**Recorded data**
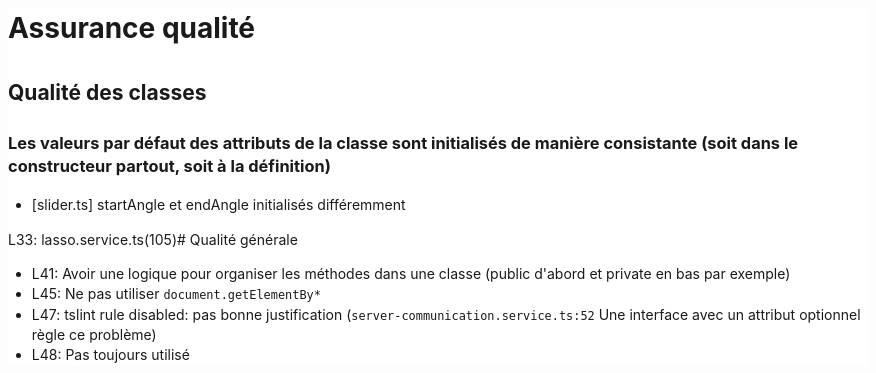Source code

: # Assurance qualité


## Qualité des classes

### Les valeurs par défaut des attributs de la classe sont initialisés de manière consistante (soit dans le constructeur partout, soit à la définition)
- [slider.ts] startAngle et endAngle initialisés différemment

L33: lasso.service.ts(105)# Qualité générale

- L41: Avoir une logique pour organiser les méthodes dans une classe (public d'abord et private en bas par exemple)
- L45: Ne pas utiliser `document.getElementBy*`
- L47: tslint rule disabled: pas bonne justification (`server-communication.service.ts:52` Une interface avec un attribut optionnel règle ce problème)
- L48: Pas toujours utilisé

**Work instructions**
Copy out word for word the lines from the one containing "- L41: Avoir" through the one containing "- L45: Ne pas", both included.

**Exercise result**
- L41: Avoir une logique pour organiser les méthodes dans une classe (public d'abord et private en bas par exemple)
- L45: Ne pas utiliser `document.getElementBy*`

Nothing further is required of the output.